James wants us to live a purified life. Odd that he tells us to grieve, mourn and wail. That our laughter should change to mourning and our joy to gloom. I do grieve the life I had, I mourn the trouble I’ve caused to myself and my loved ones. But my mourning changes to laughter when I think of what Christ did for me. I’m not the “beating my breast” type, anymore. I acknowledge that I, more than anyone I know, should be beating my breast for the grief I caused, but God has done so much for me that I cannot be gloomy about it any longer.
Brothers, do not slander one another. Anyone who speaks against his brother or judges him speaks against the law and judges it. When you judge the law, you are not keeping it, but sitting in judgment on it. There is only one Lawgiver and Judge, the one who is able to save and destroy. But you—who are you to judge your neighbor?

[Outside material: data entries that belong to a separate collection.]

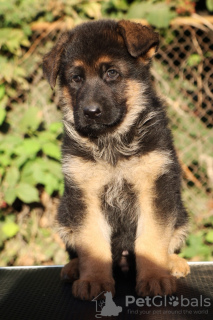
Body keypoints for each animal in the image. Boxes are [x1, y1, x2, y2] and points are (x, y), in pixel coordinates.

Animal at [43, 19, 190, 300]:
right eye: (76, 78)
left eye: (111, 73)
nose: (90, 112)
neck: (111, 141)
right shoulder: (85, 195)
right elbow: (91, 243)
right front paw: (94, 281)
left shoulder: (154, 189)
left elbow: (152, 239)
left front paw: (155, 277)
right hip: (65, 213)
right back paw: (74, 268)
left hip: (179, 213)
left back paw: (174, 263)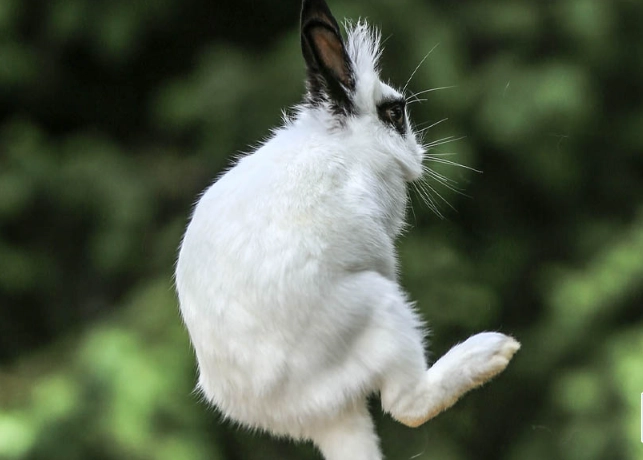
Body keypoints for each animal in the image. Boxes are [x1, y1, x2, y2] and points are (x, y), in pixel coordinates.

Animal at [175, 0, 520, 459]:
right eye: (395, 113)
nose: (418, 154)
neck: (349, 144)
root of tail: (318, 416)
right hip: (381, 310)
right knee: (407, 404)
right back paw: (492, 350)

Stop talking bad about your neighbor. Everyone is your neighbor. Enough said.
Boasting About Tomorrow
Now listen, you who say, “Today or tomorrow we will go to this or that city, spend a year there, carry on business and make money.” Why, you do not even know what will happen tomorrow. What is your life? You are a mist that appears for a little while and then vanishes. Instead, you ought to say, “If it is the Lord’s will, we will live and do this or that.” As it is, you boast and brag. All such boasting is evil. Anyone, then, who knows the good he ought to do and doesn’t do it, sins.
If the Lord wills it, I will continue to write. If the Lord wills, I will continue to teach. If the Lord wills, and I can stay focused on His will, I will have the good that I ought to do clearly in mind and I will be able to do it. I do not know what will happen tomorrow. But I do know that I have been given today to do as the Lord wills.